**Your objective:** Write the line that contains "Reconstruct each listed" and each one after it, word for word, ending with the final line of the data.

════════════════

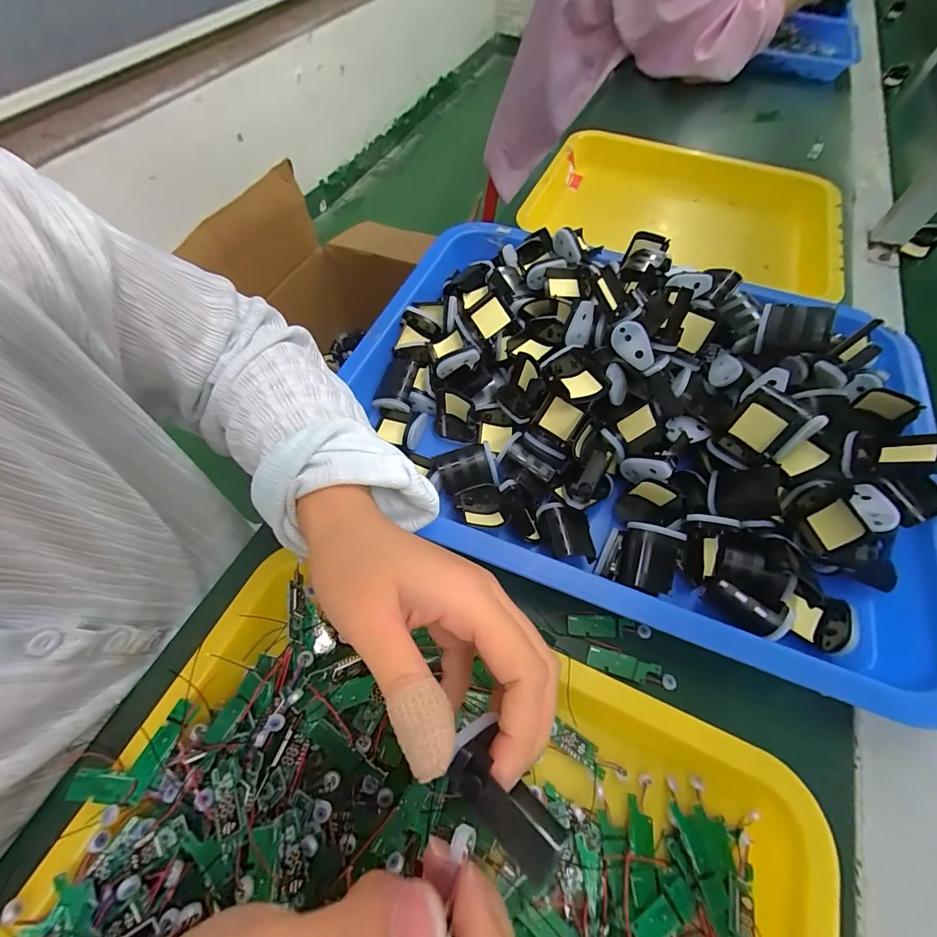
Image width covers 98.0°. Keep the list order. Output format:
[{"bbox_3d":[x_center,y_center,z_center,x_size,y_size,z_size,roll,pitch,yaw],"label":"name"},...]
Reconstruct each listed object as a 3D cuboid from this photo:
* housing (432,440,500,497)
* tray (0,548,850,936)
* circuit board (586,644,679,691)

════════════════

**Finished task:**
Reconstruct each listed object as a 3D cuboid from this photo:
* housing (432,440,500,497)
* tray (0,548,850,936)
* circuit board (586,644,679,691)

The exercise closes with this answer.